Writing - 2 Comments » - Posted on July, 9 at 7:28 pm

Finished a somewhat more together draft of my alien invasion story, now titled “The Way Forward.” Tomorrow I’m sending it off to a fellow write-a-thoner for critique. Another excerpt:

“Where are the onions?” She asked.
Walter had gone to the store with the other locals who had chosen to avoid the suffocating death of the military hole-ups. Together in morbid silence they had rummaged for produce enough for a few last meals. As usual, he had come up short.

“Great.” Anne swallowed her tears as she emerged from the fridge. “Fucking radishes.”

Poor Willow

Life - No Comments » - Posted on July, 8 at 7:11 pm

It’s storming here again.

As soon as it started raining I ran out on the balcony for urgent, strategic Jade Tree placement. Dubbed ‘Jade Willow’ by Dan, who has a fascination with naming all plants after a certain red-headed witch, it’s been with me less than a month and it’s already starting to shrivel. Am I watering too much? Too little? Poor Willow.

They’re supposed to be really hard to kill, but that’s what all the green-thumb types say about bamboo too, and I have three cute little dried-up stems of it in my living room to prove otherwise.

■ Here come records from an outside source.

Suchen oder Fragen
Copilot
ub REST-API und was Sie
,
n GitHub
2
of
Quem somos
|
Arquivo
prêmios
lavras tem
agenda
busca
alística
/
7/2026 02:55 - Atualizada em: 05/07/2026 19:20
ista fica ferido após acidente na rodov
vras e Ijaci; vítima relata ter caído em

I’m good with other living things, I swear. I’ve kept the cat going for like five or six years now. Sure, he may have a bit of a weight problem, but he’s happy. Thank god he’s not green. He’d be dead in a week.

Storyline

Life, Writing - 2 Comments » - Posted on July, 2 at 3:52 pm

Ho-hum.

I’ve finished the first draft of my alien invasion story, though to be honest, it’s not really ‘finished’ so much as I arrived at an interesting ending that really doesn’t have anything to do with the beginning. This is nothing new for me – I end up reverse engineering a lot of my fiction. I’ll go back and hopefully be able to bring the rest of the narrative in line with the ending.

Same goes for day-to-day life, at the moment. I’ve got little bits and pieces that are working well, and I know where I want things to end up, I just need to find a way to make everything fall into place.

Unfortunately, I don’t think this can be accomplished with magic beans or a rocket ship powered by Shetland ponies. I tried the latter and it didn’t end well.

I guess that only leaves effort. Time-consuming, frustrating, liberating effort.

Yay?

 

Lies!

Writing - 1 Comment » - Posted on June, 27 at 3:48 pm

My dinner-party story has been put on the back burner.  I still plan on writing it, it’s just that it was getting very weird: Rob Roy showed up.  Then Bono.  And I don’t want to subject anyone to anything resembling the middle act of Across the Universe.  

But all is not lost: I’m now over 2000 words into my new alien invasion story.  To me, alien invasion can be totally cool or incredibly cliché, and I look at getting this piece into the former category as the challenge.  Here’s a tiny excerpt:

The klaxon at the end of the street released one last curdling scream before breaking down into unending feedback. Walter was alone, then.  The dead eyes of his wife and the thing inside her casting judgment upon him in the dark.

Also, this morning I sent out my Niagara Falls story “Horseshoe” to a good market, so we’ll see what happens.